Operational Checklist

  • Scheduling — Use Run: newly-indexed for incremental runs, Run: manual for ad-hoc CLI calls, or Run: on-schedule when paired with the scheduler. Leave Run: auto if you want the worker to decide based on other model states.
  • Timeouts & Retries — Default timeout is 10minutes (ServiceTimeout). Ollama streaming responses complete faster in practice; if you need stricter SLAs, wrap photoprism vision run in a job runner and retry failed batches manually.
  • Fallbacks — Keep Nasnet configured even when Ollama labels are primary. labels.go stops at the first successful engine, so duplicates are avoided.
  • Security — When exposing Ollama beyond localhost, terminate TLS at Traefik and enable API keys. Never return full JSON payloads in logs; rely on trace mode only for debugging and sanitize before sharing.
  • Model Storage — Bind-mount ./storage/services/ollama:/root/.ollama (see Compose) so pulled models survive container restarts.

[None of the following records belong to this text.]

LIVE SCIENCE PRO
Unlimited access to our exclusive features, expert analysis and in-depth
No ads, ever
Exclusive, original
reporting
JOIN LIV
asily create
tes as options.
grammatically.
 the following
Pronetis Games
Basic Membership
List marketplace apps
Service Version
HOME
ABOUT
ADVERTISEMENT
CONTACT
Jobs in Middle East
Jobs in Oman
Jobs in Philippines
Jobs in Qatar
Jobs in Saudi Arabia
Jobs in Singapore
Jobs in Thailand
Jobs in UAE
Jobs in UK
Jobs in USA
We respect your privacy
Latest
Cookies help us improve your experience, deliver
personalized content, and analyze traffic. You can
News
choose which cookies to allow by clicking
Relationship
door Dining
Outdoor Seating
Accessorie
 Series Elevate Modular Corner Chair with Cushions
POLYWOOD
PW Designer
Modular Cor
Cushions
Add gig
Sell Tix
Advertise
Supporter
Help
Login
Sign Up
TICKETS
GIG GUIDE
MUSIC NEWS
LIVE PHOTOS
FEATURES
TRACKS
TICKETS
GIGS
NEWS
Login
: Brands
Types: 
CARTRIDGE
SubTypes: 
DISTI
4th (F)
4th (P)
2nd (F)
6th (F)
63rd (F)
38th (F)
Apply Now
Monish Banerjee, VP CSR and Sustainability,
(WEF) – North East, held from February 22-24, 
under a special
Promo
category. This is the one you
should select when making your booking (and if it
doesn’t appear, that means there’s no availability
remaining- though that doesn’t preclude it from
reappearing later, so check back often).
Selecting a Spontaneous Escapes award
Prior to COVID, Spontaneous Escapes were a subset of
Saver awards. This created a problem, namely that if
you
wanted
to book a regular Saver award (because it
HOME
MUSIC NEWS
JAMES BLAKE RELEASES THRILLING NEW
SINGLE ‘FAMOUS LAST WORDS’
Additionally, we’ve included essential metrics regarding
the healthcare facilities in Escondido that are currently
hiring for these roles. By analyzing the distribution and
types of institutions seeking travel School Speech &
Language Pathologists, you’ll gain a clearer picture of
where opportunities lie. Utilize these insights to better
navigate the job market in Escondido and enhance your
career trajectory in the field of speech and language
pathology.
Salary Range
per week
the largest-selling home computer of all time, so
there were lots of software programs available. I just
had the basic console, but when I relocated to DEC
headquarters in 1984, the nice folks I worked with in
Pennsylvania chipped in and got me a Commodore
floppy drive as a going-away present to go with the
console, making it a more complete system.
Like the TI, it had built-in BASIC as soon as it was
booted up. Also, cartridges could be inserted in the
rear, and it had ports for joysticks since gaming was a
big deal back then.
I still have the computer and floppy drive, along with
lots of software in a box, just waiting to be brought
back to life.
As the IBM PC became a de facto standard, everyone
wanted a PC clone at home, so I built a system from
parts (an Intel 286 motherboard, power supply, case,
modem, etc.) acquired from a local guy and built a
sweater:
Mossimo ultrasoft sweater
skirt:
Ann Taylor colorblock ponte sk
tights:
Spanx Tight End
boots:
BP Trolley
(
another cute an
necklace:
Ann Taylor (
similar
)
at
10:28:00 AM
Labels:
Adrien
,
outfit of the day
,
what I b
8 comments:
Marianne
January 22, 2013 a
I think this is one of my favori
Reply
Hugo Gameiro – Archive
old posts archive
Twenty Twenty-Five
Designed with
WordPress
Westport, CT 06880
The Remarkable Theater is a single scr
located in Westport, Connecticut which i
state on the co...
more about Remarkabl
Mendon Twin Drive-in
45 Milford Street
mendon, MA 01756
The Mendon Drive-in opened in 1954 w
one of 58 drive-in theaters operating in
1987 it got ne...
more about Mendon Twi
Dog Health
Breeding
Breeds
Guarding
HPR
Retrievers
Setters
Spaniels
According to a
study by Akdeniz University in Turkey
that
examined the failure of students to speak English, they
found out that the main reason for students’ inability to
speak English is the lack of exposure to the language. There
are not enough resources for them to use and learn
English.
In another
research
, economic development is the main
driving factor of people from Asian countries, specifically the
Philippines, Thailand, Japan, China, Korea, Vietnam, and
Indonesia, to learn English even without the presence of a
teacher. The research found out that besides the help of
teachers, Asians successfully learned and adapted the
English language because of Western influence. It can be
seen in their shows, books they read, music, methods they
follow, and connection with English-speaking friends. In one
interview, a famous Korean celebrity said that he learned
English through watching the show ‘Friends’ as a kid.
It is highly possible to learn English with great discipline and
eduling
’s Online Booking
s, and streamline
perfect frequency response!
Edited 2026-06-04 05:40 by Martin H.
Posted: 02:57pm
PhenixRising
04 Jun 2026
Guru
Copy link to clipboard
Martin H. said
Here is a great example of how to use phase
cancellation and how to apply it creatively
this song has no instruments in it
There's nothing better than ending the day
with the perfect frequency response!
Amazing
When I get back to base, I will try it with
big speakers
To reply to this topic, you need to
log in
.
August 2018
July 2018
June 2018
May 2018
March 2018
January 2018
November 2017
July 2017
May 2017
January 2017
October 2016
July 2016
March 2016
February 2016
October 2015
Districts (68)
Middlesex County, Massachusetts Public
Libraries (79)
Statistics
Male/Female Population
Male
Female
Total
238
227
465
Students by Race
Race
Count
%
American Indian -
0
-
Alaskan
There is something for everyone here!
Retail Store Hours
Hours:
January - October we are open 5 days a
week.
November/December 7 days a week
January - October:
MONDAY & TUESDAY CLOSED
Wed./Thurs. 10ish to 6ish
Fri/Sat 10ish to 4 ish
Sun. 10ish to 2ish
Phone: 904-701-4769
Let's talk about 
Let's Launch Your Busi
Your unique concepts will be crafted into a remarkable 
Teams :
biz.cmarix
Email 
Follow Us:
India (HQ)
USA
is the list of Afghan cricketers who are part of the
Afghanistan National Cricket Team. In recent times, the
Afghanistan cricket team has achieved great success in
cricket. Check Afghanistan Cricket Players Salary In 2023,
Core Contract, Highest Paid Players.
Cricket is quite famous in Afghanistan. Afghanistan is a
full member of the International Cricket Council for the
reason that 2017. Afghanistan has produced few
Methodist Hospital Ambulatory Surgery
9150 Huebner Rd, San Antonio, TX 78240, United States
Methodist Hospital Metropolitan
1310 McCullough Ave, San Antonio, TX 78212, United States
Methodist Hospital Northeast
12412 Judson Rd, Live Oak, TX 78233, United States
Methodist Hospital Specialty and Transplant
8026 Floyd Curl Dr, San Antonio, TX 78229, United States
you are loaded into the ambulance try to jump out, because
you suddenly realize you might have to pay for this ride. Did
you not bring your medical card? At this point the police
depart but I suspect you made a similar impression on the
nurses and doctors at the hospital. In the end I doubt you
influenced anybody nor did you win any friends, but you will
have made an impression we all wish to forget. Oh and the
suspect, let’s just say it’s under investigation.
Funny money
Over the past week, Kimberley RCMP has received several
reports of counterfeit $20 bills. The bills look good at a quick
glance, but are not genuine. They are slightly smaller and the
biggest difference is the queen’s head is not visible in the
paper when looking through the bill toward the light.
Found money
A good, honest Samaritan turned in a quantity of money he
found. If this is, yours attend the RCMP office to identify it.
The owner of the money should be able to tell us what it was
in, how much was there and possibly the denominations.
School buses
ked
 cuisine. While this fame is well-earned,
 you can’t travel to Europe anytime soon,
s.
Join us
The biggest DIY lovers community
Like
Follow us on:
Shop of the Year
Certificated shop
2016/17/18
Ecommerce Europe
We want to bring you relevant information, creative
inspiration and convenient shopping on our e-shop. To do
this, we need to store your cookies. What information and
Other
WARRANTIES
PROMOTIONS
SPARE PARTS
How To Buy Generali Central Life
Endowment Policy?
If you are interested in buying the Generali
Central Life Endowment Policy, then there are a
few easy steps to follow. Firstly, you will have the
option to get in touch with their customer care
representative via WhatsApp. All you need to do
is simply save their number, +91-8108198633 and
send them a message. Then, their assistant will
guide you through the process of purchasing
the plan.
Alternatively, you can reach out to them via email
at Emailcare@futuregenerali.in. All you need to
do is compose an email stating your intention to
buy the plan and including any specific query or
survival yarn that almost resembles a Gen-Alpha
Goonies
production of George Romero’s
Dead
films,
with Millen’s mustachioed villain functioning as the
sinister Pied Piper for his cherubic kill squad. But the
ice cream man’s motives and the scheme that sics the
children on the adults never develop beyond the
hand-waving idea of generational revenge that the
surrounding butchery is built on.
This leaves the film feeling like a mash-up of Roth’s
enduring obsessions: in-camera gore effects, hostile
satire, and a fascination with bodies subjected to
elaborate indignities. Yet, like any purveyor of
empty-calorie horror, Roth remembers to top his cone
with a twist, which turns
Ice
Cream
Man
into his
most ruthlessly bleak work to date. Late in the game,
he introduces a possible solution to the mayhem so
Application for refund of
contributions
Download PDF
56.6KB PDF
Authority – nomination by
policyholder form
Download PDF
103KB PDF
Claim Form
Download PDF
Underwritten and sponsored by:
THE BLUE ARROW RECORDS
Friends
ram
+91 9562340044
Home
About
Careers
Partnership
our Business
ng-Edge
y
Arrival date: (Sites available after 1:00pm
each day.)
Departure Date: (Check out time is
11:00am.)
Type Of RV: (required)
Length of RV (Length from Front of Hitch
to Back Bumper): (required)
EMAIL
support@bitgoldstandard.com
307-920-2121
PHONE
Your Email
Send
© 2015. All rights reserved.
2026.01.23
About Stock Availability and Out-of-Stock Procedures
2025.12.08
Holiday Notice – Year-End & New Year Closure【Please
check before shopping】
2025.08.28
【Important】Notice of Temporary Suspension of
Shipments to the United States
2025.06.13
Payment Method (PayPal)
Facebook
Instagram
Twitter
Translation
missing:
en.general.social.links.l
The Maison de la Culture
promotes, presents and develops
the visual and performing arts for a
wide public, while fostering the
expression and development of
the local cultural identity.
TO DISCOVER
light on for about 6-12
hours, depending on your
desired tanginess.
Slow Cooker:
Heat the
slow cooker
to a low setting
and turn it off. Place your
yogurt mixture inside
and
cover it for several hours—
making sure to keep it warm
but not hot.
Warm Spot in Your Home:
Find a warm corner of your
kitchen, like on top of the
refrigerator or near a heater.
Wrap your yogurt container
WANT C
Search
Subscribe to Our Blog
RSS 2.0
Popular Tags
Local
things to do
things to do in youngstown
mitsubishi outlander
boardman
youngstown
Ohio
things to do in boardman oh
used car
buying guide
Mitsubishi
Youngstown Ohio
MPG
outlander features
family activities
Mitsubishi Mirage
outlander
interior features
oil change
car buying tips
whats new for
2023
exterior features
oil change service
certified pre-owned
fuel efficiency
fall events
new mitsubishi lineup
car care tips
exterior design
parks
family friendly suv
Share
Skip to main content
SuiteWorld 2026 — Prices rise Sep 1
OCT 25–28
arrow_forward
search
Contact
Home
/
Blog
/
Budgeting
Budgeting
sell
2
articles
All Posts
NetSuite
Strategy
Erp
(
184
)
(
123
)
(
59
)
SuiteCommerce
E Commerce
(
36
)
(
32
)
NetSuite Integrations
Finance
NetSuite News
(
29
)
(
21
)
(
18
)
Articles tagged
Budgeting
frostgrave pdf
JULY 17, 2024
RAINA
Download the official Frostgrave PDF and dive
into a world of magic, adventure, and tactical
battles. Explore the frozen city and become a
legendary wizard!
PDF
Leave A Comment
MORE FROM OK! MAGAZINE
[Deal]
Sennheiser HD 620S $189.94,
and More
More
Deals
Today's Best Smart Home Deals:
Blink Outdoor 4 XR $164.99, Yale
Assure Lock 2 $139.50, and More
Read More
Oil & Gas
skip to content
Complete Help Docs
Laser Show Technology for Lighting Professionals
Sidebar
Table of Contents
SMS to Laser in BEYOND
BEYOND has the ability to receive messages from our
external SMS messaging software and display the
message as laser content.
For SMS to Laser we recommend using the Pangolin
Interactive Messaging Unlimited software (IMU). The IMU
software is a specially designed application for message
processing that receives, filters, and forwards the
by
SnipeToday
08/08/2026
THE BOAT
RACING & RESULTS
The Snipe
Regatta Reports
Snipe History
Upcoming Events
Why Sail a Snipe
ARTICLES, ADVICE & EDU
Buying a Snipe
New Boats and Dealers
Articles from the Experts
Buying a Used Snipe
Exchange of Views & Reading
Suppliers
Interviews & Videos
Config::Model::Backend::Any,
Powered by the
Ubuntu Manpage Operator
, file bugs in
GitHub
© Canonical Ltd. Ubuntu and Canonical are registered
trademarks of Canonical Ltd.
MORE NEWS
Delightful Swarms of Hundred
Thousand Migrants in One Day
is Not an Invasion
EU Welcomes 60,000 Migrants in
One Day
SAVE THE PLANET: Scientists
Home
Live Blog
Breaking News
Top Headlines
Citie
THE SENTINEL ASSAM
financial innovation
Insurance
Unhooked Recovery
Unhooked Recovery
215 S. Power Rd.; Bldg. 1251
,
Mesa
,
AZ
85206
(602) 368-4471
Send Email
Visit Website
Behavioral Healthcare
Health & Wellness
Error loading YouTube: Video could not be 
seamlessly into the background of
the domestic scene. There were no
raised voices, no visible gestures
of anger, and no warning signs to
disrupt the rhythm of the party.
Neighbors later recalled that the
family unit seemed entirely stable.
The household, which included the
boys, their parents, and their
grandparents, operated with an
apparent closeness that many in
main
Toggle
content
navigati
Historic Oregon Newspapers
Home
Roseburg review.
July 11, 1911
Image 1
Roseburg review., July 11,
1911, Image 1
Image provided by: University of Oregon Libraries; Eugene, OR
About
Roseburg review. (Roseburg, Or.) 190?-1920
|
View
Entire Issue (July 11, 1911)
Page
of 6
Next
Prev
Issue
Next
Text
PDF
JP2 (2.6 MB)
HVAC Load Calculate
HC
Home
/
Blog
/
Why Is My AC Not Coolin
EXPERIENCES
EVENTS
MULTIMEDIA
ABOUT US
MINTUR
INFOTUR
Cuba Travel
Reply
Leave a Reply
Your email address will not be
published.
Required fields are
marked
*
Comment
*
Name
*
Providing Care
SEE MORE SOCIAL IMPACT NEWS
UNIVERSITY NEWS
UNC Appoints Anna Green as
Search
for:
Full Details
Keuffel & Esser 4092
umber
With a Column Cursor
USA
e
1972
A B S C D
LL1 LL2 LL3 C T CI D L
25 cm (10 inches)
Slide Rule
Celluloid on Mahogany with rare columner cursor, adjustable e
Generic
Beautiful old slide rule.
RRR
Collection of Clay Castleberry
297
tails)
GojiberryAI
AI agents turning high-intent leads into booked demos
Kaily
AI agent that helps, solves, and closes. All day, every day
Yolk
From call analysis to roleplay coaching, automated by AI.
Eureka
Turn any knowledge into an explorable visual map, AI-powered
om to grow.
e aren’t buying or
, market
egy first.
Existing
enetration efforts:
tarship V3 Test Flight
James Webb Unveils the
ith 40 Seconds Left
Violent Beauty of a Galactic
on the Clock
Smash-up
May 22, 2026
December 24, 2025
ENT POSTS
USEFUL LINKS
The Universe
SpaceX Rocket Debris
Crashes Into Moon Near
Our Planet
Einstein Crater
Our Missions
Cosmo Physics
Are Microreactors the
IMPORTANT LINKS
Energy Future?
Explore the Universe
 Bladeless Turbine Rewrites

Run docker compose exec ollama ollama list during deployments to verify availability.

Observability & Testing

  • CLI Smoke Tests
    • Captions: photoprism vision run -m caption --count 5 --force.
    • Labels: photoprism vision run -m labels --count 5 --force.
    • After each run, check photoprism vision ls for source=ollama.
  • Unit Tests
    • go test ./internal/ai/vision/ollama ./internal/ai/vision -run Ollama -count=1 covers transport parsing and model defaults.
    • Add fixtures under internal/ai/vision/testdata when capturing new response shapes; keep files small and anonymized.
  • Logging
    • Set PHOTOPRISM_LOG_LEVEL=debug to watch summary lines (“processed labels/caption via ollama”).
    • Use log.Trace sparingly; it prints truncated JSON blobs for troubleshooting.
  • Metrics
    • /api/v1/metrics exposes counts per label source; scrape after a batch to compare throughput with TensorFlow/OpenAI runs.

Code Map

  • internal/ai/vision/ollama/*.go — Engine defaults, schema helpers, transport structs.
  • internal/ai/vision/engine_ollama.go — Builder/parser glue plus label/caption normalization.
  • internal/ai/vision/api_ollama.go — Base64 payload builder.
  • internal/ai/vision/api_client.go — Streaming decoder shared among engines.
  • internal/ai/vision/models.go — Default caption model definition (gemma3).
  • compose*.yaml — Ollama service profile, Traefik labels, and persistent volume wiring.
  • frontend/src/common/util.js — Maps src="ollama" to the correct badge; keep it updated when adding new source strings.

Next Steps

  • Add formal schema validation (JSON Schema or JTD) so malformed label responses fail fast before normalization.
  • Support multiple thumbnails per request once core workflows confirm the API contract (requires worker + UI changes).
  • Emit per-model latency and success metrics from the vision worker to simplify tuning when several Ollama engines run side-by-side.
  • Mirror any loader changes into PhotoPrism Plus/Pro templates to keep splash + browser checks consistent after enabling external engines.